Stored items:
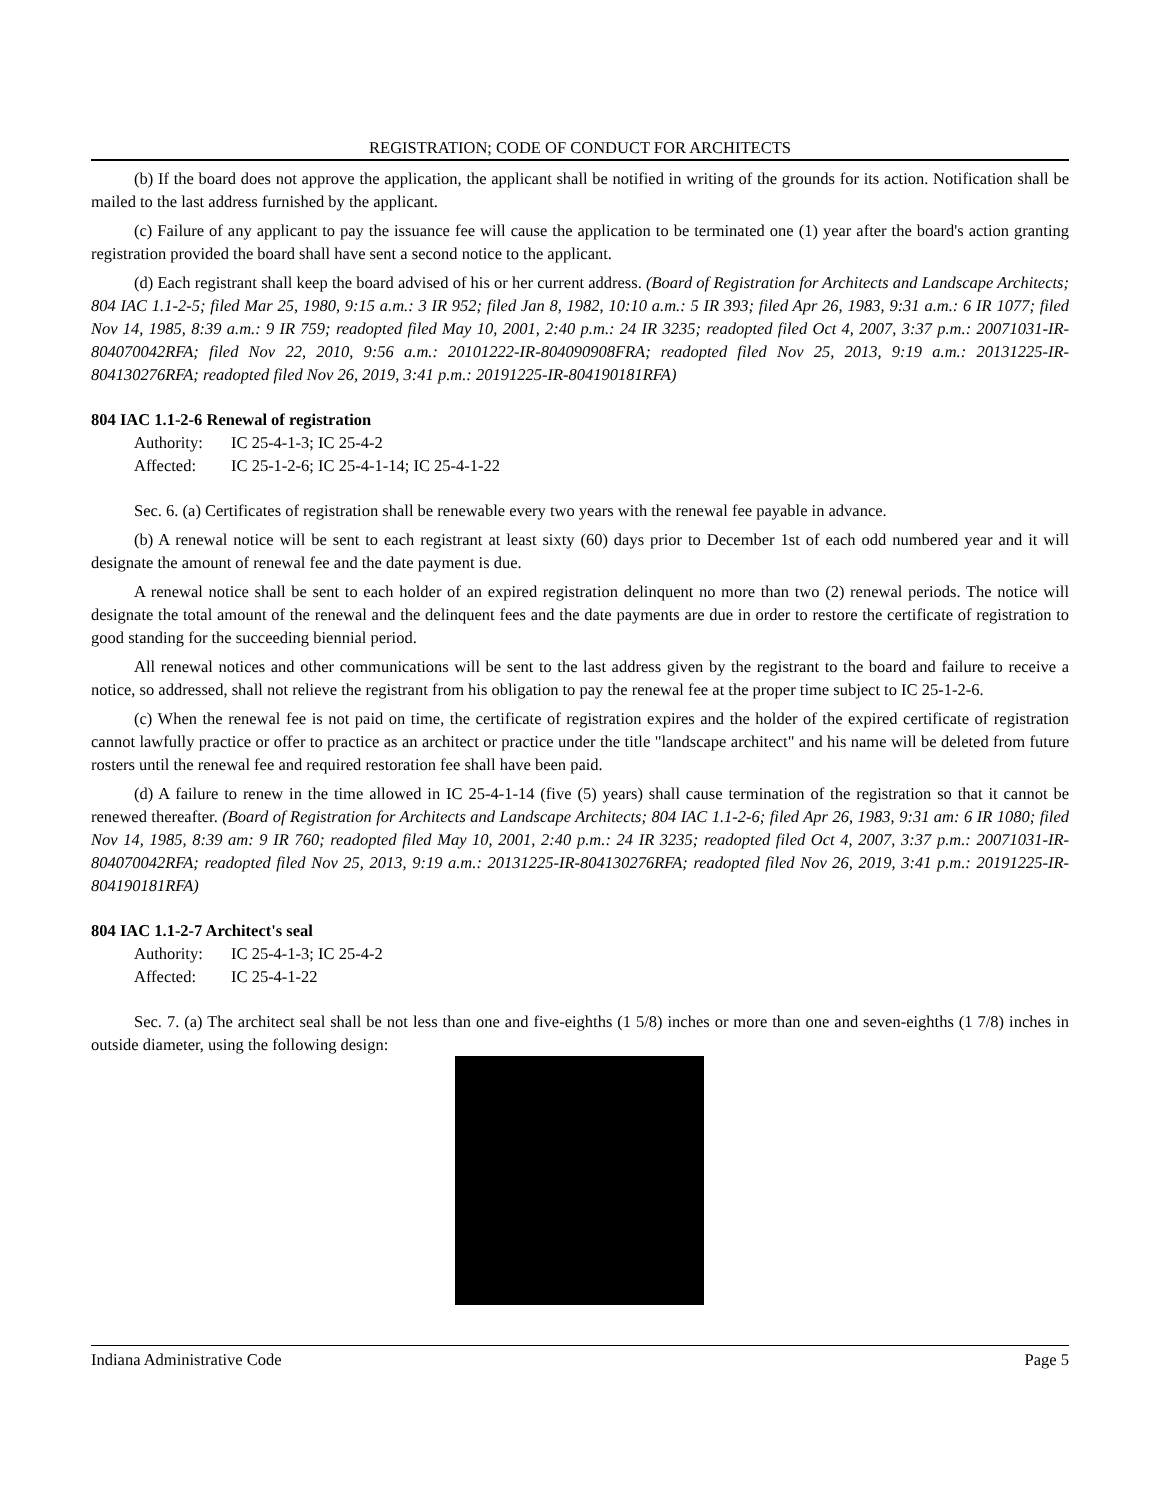REGISTRATION; CODE OF CONDUCT FOR ARCHITECTS
(b) If the board does not approve the application, the applicant shall be notified in writing of the grounds for its action. Notification shall be mailed to the last address furnished by the applicant.
(c) Failure of any applicant to pay the issuance fee will cause the application to be terminated one (1) year after the board's action granting registration provided the board shall have sent a second notice to the applicant.
(d) Each registrant shall keep the board advised of his or her current address. (Board of Registration for Architects and Landscape Architects; 804 IAC 1.1-2-5; filed Mar 25, 1980, 9:15 a.m.: 3 IR 952; filed Jan 8, 1982, 10:10 a.m.: 5 IR 393; filed Apr 26, 1983, 9:31 a.m.: 6 IR 1077; filed Nov 14, 1985, 8:39 a.m.: 9 IR 759; readopted filed May 10, 2001, 2:40 p.m.: 24 IR 3235; readopted filed Oct 4, 2007, 3:37 p.m.: 20071031-IR-804070042RFA; filed Nov 22, 2010, 9:56 a.m.: 20101222-IR-804090908FRA; readopted filed Nov 25, 2013, 9:19 a.m.: 20131225-IR-804130276RFA; readopted filed Nov 26, 2019, 3:41 p.m.: 20191225-IR-804190181RFA)
804 IAC 1.1-2-6 Renewal of registration
Authority: IC 25-4-1-3; IC 25-4-2
Affected: IC 25-1-2-6; IC 25-4-1-14; IC 25-4-1-22
Sec. 6. (a) Certificates of registration shall be renewable every two years with the renewal fee payable in advance.
(b) A renewal notice will be sent to each registrant at least sixty (60) days prior to December 1st of each odd numbered year and it will designate the amount of renewal fee and the date payment is due.
A renewal notice shall be sent to each holder of an expired registration delinquent no more than two (2) renewal periods. The notice will designate the total amount of the renewal and the delinquent fees and the date payments are due in order to restore the certificate of registration to good standing for the succeeding biennial period.
All renewal notices and other communications will be sent to the last address given by the registrant to the board and failure to receive a notice, so addressed, shall not relieve the registrant from his obligation to pay the renewal fee at the proper time subject to IC 25-1-2-6.
(c) When the renewal fee is not paid on time, the certificate of registration expires and the holder of the expired certificate of registration cannot lawfully practice or offer to practice as an architect or practice under the title "landscape architect" and his name will be deleted from future rosters until the renewal fee and required restoration fee shall have been paid.
(d) A failure to renew in the time allowed in IC 25-4-1-14 (five (5) years) shall cause termination of the registration so that it cannot be renewed thereafter. (Board of Registration for Architects and Landscape Architects; 804 IAC 1.1-2-6; filed Apr 26, 1983, 9:31 am: 6 IR 1080; filed Nov 14, 1985, 8:39 am: 9 IR 760; readopted filed May 10, 2001, 2:40 p.m.: 24 IR 3235; readopted filed Oct 4, 2007, 3:37 p.m.: 20071031-IR-804070042RFA; readopted filed Nov 25, 2013, 9:19 a.m.: 20131225-IR-804130276RFA; readopted filed Nov 26, 2019, 3:41 p.m.: 20191225-IR-804190181RFA)
804 IAC 1.1-2-7 Architect's seal
Authority: IC 25-4-1-3; IC 25-4-2
Affected: IC 25-4-1-22
Sec. 7. (a) The architect seal shall be not less than one and five-eighths (1 5/8) inches or more than one and seven-eighths (1 7/8) inches in outside diameter, using the following design:
Indiana Administrative Code Page 5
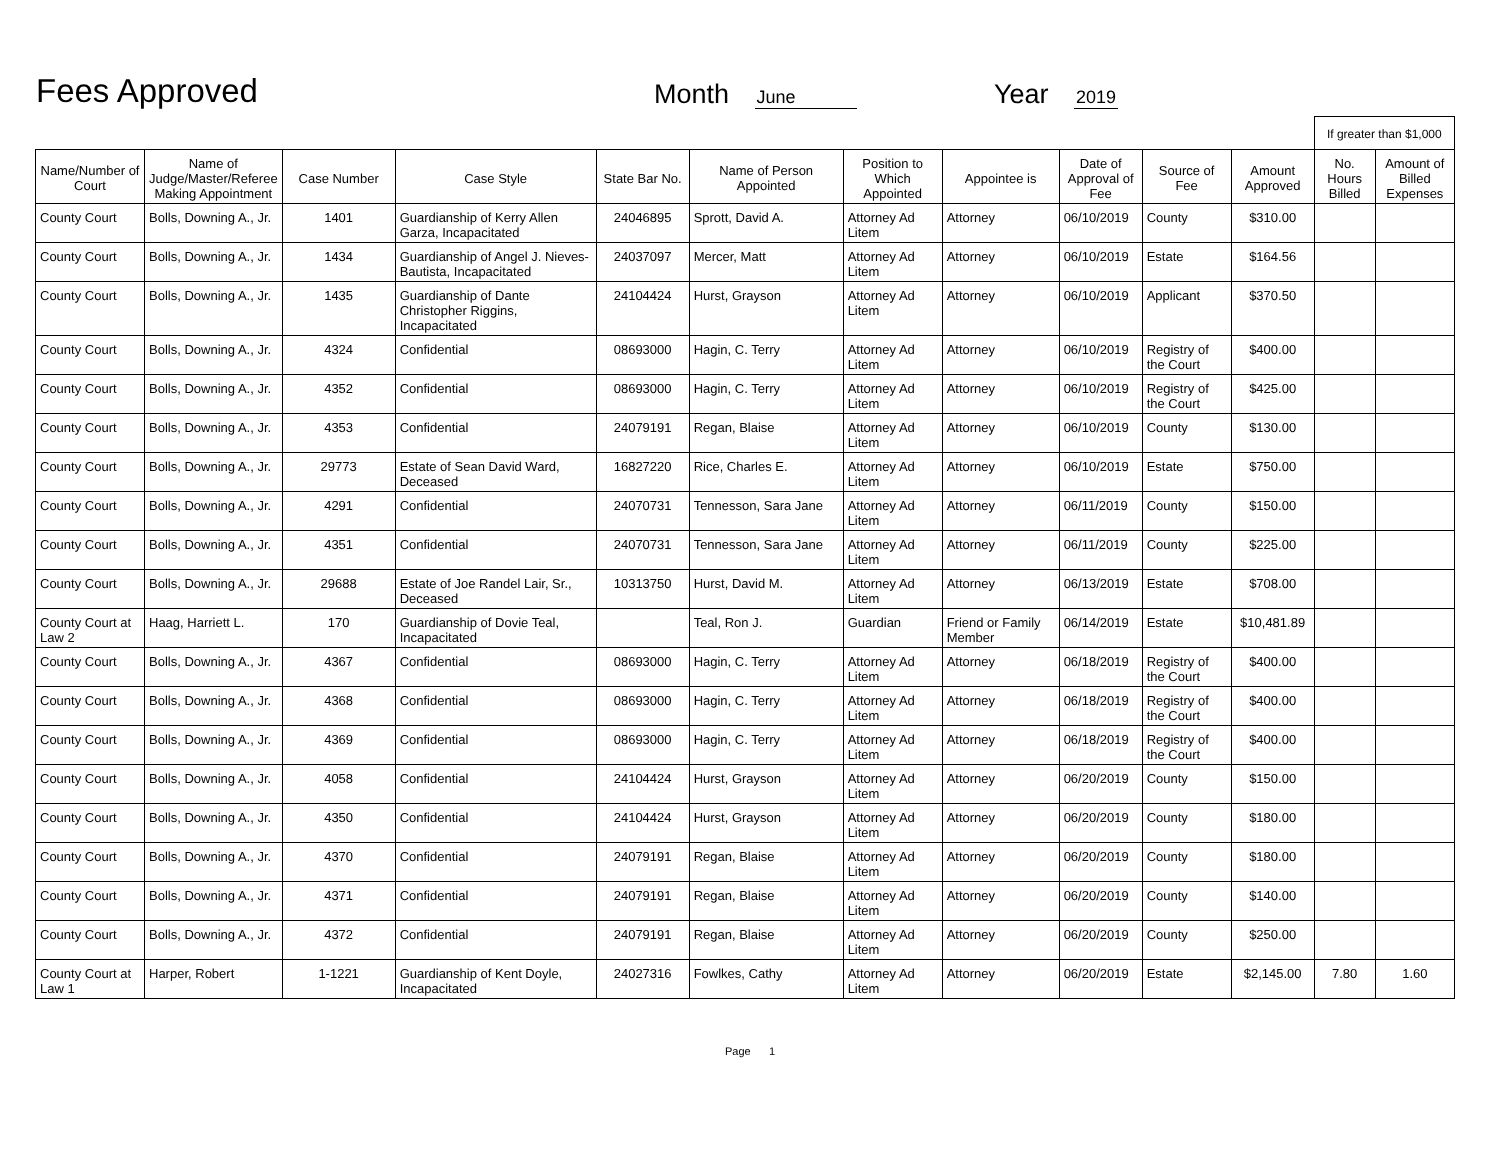Fees Approved
Month June
Year 2019
| | | | | | | | | | | | If greater than $1,000 | |
| Name/Number of Court | Name of Judge/Master/Referee Making Appointment | Case Number | Case Style | State Bar No. | Name of Person Appointed | Position to Which Appointed | Appointee is | Date of Approval of Fee | Source of Fee | Amount Approved | No. Hours Billed | Amount of Billed Expenses |
| County Court | Bolls, Downing A., Jr. | 1401 | Guardianship of Kerry Allen Garza, Incapacitated | 24046895 | Sprott, David A. | Attorney Ad Litem | Attorney | 06/10/2019 | County | $310.00 | | |
| County Court | Bolls, Downing A., Jr. | 1434 | Guardianship of Angel J. Nieves-Bautista, Incapacitated | 24037097 | Mercer, Matt | Attorney Ad Litem | Attorney | 06/10/2019 | Estate | $164.56 | | |
| County Court | Bolls, Downing A., Jr. | 1435 | Guardianship of Dante Christopher Riggins, Incapacitated | 24104424 | Hurst, Grayson | Attorney Ad Litem | Attorney | 06/10/2019 | Applicant | $370.50 | | |
| County Court | Bolls, Downing A., Jr. | 4324 | Confidential | 08693000 | Hagin, C. Terry | Attorney Ad Litem | Attorney | 06/10/2019 | Registry of the Court | $400.00 | | |
| County Court | Bolls, Downing A., Jr. | 4352 | Confidential | 08693000 | Hagin, C. Terry | Attorney Ad Litem | Attorney | 06/10/2019 | Registry of the Court | $425.00 | | |
| County Court | Bolls, Downing A., Jr. | 4353 | Confidential | 24079191 | Regan, Blaise | Attorney Ad Litem | Attorney | 06/10/2019 | County | $130.00 | | |
| County Court | Bolls, Downing A., Jr. | 29773 | Estate of Sean David Ward, Deceased | 16827220 | Rice, Charles E. | Attorney Ad Litem | Attorney | 06/10/2019 | Estate | $750.00 | | |
| County Court | Bolls, Downing A., Jr. | 4291 | Confidential | 24070731 | Tennesson, Sara Jane | Attorney Ad Litem | Attorney | 06/11/2019 | County | $150.00 | | |
| County Court | Bolls, Downing A., Jr. | 4351 | Confidential | 24070731 | Tennesson, Sara Jane | Attorney Ad Litem | Attorney | 06/11/2019 | County | $225.00 | | |
| County Court | Bolls, Downing A., Jr. | 29688 | Estate of Joe Randel Lair, Sr., Deceased | 10313750 | Hurst, David M. | Attorney Ad Litem | Attorney | 06/13/2019 | Estate | $708.00 | | |
| County Court at Law 2 | Haag, Harriett L. | 170 | Guardianship of Dovie Teal, Incapacitated | | Teal, Ron J. | Guardian | Friend or Family Member | 06/14/2019 | Estate | $10,481.89 | | |
| County Court | Bolls, Downing A., Jr. | 4367 | Confidential | 08693000 | Hagin, C. Terry | Attorney Ad Litem | Attorney | 06/18/2019 | Registry of the Court | $400.00 | | |
| County Court | Bolls, Downing A., Jr. | 4368 | Confidential | 08693000 | Hagin, C. Terry | Attorney Ad Litem | Attorney | 06/18/2019 | Registry of the Court | $400.00 | | |
| County Court | Bolls, Downing A., Jr. | 4369 | Confidential | 08693000 | Hagin, C. Terry | Attorney Ad Litem | Attorney | 06/18/2019 | Registry of the Court | $400.00 | | |
| County Court | Bolls, Downing A., Jr. | 4058 | Confidential | 24104424 | Hurst, Grayson | Attorney Ad Litem | Attorney | 06/20/2019 | County | $150.00 | | |
| County Court | Bolls, Downing A., Jr. | 4350 | Confidential | 24104424 | Hurst, Grayson | Attorney Ad Litem | Attorney | 06/20/2019 | County | $180.00 | | |
| County Court | Bolls, Downing A., Jr. | 4370 | Confidential | 24079191 | Regan, Blaise | Attorney Ad Litem | Attorney | 06/20/2019 | County | $180.00 | | |
| County Court | Bolls, Downing A., Jr. | 4371 | Confidential | 24079191 | Regan, Blaise | Attorney Ad Litem | Attorney | 06/20/2019 | County | $140.00 | | |
| County Court | Bolls, Downing A., Jr. | 4372 | Confidential | 24079191 | Regan, Blaise | Attorney Ad Litem | Attorney | 06/20/2019 | County | $250.00 | | |
| County Court at Law 1 | Harper, Robert | 1-1221 | Guardianship of Kent Doyle, Incapacitated | 24027316 | Fowlkes, Cathy | Attorney Ad Litem | Attorney | 06/20/2019 | Estate | $2,145.00 | 7.80 | 1.60 |
Page 1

▶ [Task item]:
Find the line that contains "7.80 | 1.60 |". Restate it and all lines after it exactly, ending with the final line of the data.

▶ [Reply]:
| County Court at Law 1 | Harper, Robert | 1-1221 | Guardianship of Kent Doyle, Incapacitated | 24027316 | Fowlkes, Cathy | Attorney Ad Litem | Attorney | 06/20/2019 | Estate | $2,145.00 | 7.80 | 1.60 |
Page 1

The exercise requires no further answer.